Touhy esitava, ma gli altri stavano già firmando. Prima di aggiungere il proprio nome, sfogliò qualche pagina del registro.

— Ragazzi! — gridò, richiamando i compagni. — Guardate! Merlin e Roush, e Shad, e Bobbie e Zodiac. E qui c’è Stovey, e Gemini, e Glinda e Valede. Sono qui! È questo il posto! Qui! Non nell’Oregon, non nel Colorado né altrove. Frieda e Roos e Horse... 
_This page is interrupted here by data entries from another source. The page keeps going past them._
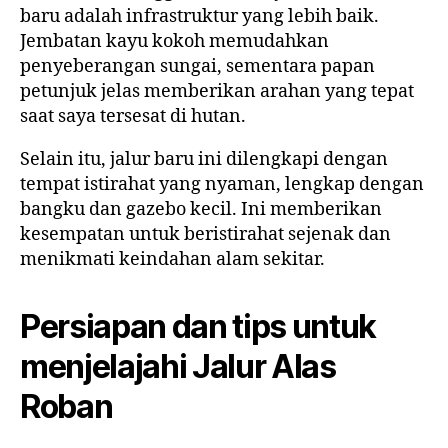
baru adalah infrastruktur yang lebih baik.
Jembatan kayu kokoh memudahkan
penyeberangan sungai, sementara papan
petunjuk jelas memberikan arahan yang tepat
saat saya tersesat di hutan.
Selain itu, jalur baru ini dilengkapi dengan
tempat istirahat yang nyaman, lengkap dengan
bangku dan gazebo kecil. Ini memberikan
kesempatan untuk beristirahat sejenak dan
menikmati keindahan alam sekitar.
Persiapan dan tips untuk
menjelajahi Jalur Alas
Roban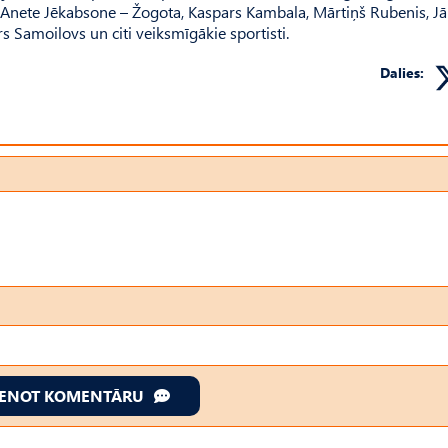
ņš, Anete Jēkabsone – Žogota, Kaspars Kambala, Mārtiņš Rubenis, Jā
 Samoilovs un citi veiksmīgākie sportisti.
Dalies:
IENOT KOMENTĀRU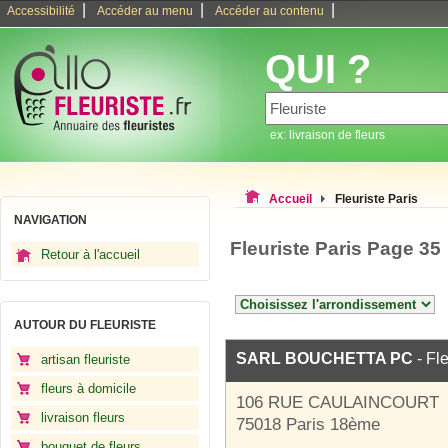
|
|
|
Accessibilité
Accéder au menu
Accéder au contenu
QUI ?
ex: livraison de fleurs
Accueil
Fleuriste Paris
NAVIGATION
Fleuriste Paris Page 35
Retour à l'accueil
AUTOUR DU FLEURISTE
SARL BOUCHETTA PC
- Fle
artisan fleuriste
fleurs à domicile
106 RUE CAULAINCOURT
livraison fleurs
75018 Paris 18ème
bouquet de fleurs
Ma i suoi compagni, intuita la sua gioia, stavano già attraversando di corsa uno spiazzo di erba rasa e ben curata, diretti al massiccio edificio di cemento grigio, che l’uomo gli aveva indicato. Dietro quel primo edificio ce n’era un secondo, sovrastato da una ciminiera annerita. Allora non era un incendio, pensò Touhy, perché il fumo veniva da lì, da quella che probabilmente era una centrale termica.
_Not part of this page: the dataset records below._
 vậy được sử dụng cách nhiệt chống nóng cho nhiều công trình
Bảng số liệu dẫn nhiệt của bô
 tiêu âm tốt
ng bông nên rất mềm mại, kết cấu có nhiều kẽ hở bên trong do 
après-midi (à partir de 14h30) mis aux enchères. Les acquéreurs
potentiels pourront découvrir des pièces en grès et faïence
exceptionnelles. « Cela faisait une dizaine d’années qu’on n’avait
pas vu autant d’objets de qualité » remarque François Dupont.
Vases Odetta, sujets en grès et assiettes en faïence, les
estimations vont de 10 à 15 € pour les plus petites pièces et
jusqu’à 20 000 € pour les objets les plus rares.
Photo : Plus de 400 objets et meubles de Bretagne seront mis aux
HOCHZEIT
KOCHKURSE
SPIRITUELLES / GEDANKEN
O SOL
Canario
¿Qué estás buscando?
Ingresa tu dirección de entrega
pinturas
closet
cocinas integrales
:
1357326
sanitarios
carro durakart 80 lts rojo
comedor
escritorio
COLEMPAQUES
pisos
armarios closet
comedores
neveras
L’INQUINAMENTO FA DIVENTARE IL MONDO MARRONE (ma non ti brucia). 

Guardò la pesante porta del primo fabbricato aprirsi verso l’interno per far entrare gli altri, ma mentre l’istinto lo spingeva a raggiungerli di corsa qualcosa lo fece voltare verso il forestale, o cos’altro era, per chiedergli. — Se tutti mettono il nome sul registro, come mai il cartello dice popolazione zero? 

Il forestale, o cos’altro era, rispose: — Il cartello è giusto. Qui non ci vive nessuno.
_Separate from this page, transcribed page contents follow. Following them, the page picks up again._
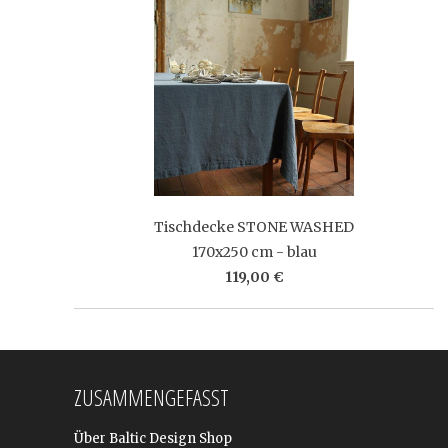
Tischdecke STONE WASHED
170x250 cm - blau
119,00 €
ZUSAMMENGEFASST
Über Baltic Design Shop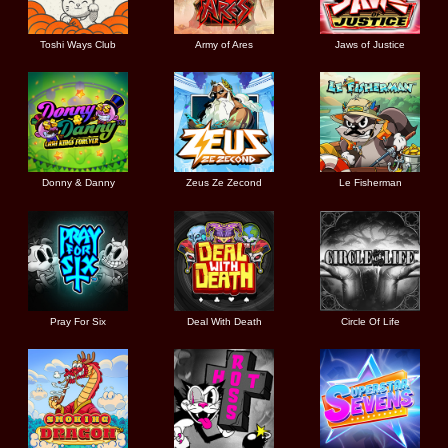
Toshi Ways Club
Army of Ares
Jaws of Justice
Donny & Danny
Zeus Ze Zecond
Le Fisherman
Pray For Six
Deal With Death
Circle Of Life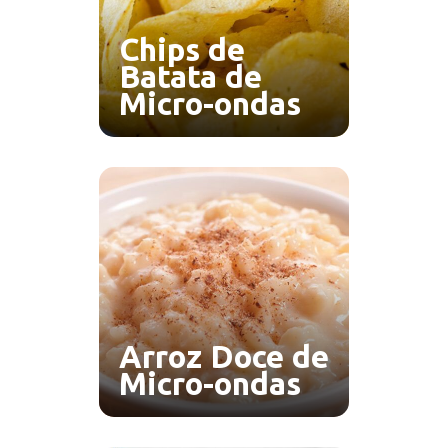
Chips de
Batata de
Micro-ondas
Arroz Doce de
Micro-ondas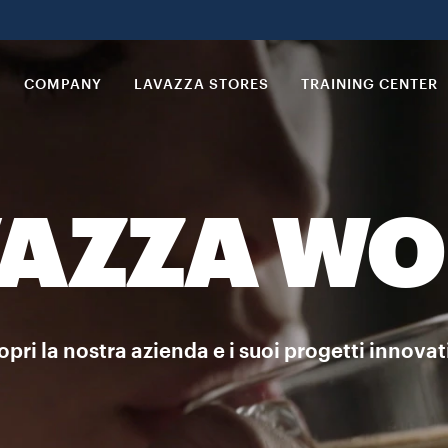
COMPANY
LAVAZZA STORES
TRAINING CENTER
AZZA W
pri la nostra azienda e i suoi progetti innovati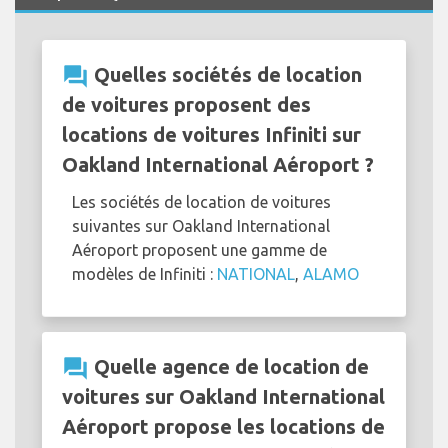
question_answer
Quelles sociétés de location
de voitures proposent des
locations de voitures Infiniti sur
Oakland International Aéroport ?
Les sociétés de location de voitures
suivantes sur Oakland International
Aéroport proposent une gamme de
modèles de Infiniti :
NATIONAL
,
ALAMO
question_answer
Quelle agence de location de
voitures sur Oakland International
Aéroport propose les locations de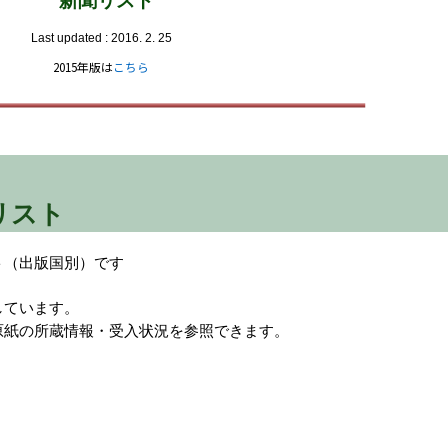
新聞リスト
Last updated : 2016. 2. 25
2015年版は
こちら
リスト
ト（出版国別）です
しています。
原紙の所蔵情報・受入状況を参照できます。
。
— Ah, capisco. I campeggiatori non contano. Ma tu? 

— Io ci lavoro soltanto. 

— Però ha l’aria di un paese. Il cartello... 

— Qui non ci vive nessuno. 

Touhy si voltò a guardare il sentiero da dove erano arrivati, che terminava davanti all’ingresso del campo, e solo allora si accorse di quanto fosse alta la rete metallica, troppo alta per essere la recinzione di un campeggio. Disse: — Ma che razza di campeggio è questo? — E in quell’istante l’aria fu pervasa dal frastuono del Big Sound. Rock ad alta pressione. «Clang. Clang. Clang. Buum, bam, bum». La musica veniva dall’edificio di cemento grigio. Un attimo dopo Touhy varcava il pesante portone su cui spiccava la scritta “Alloggio gratuito”, e subito si sarebbe preso a calci per essere stato così stupido da avere dei dubbi. Perché tutto era come doveva essere. L’immenso locale privo di finestre era illuminato da luci stroboscopiche, i festoni luccicanti andavano dal soffitto al pavimento, i muri erano tappezzati di poster. Dagli altoparlanti nascosti si riversava il rimbombo del rock, e, Touhy lo scoprì immediatamente, vicino a ognuno dei letti accostati alle pareti, col materasso ad acqua e a vibrazione automatica, c’era una scatola piena di spinelli. Cercò gli altri tre e con qualche difficoltà riuscì a scorgerli nel mutevole gioco di luci e ombre. Le facce si componevano, si frantumavano, tornavano a ricomporsi col variare delle luci. Lui accese uno spinello e si sdraiò, felice. 

LIBERI SUBITO. TUTTO È LEGALE. AMATE.

Nel locale c’era una stanza interna, con una porta a doppio battente verniciata di un luminoso blu oltremare, su cui era appeso un altro cartello:

QUESTO È IL VIAGGIO CHE SEGNA LA FINE DI TUTTI I VIAGGI.

Quando la musica cessò, venne sostituita da una voce registrata, che in tono spassionato insinuò il suo messaggio nei cervello rilassato di Touhy. 

«... Docce calde (tic, tic, tic) Questo è il vostro campo, e siamo sicuri che contribuirete a tenerlo pulito e in ordine. Toglietevi tutti gli indumenti e deponeteli, insieme a tutti gli altri effetti personali, nelle vasche di disinfestazione, che troverete alla vostra sinistra, dopo che sarete passati attraverso la porta blu nel locale delle docce alte. (tic, tic, tic) Questo è il vostro... » 

Andiamo, pensò Touhy che aveva la testa piena di pensieri bellissimi. Sì, e dopo avrebbero finalmente trovato gli amici perduti.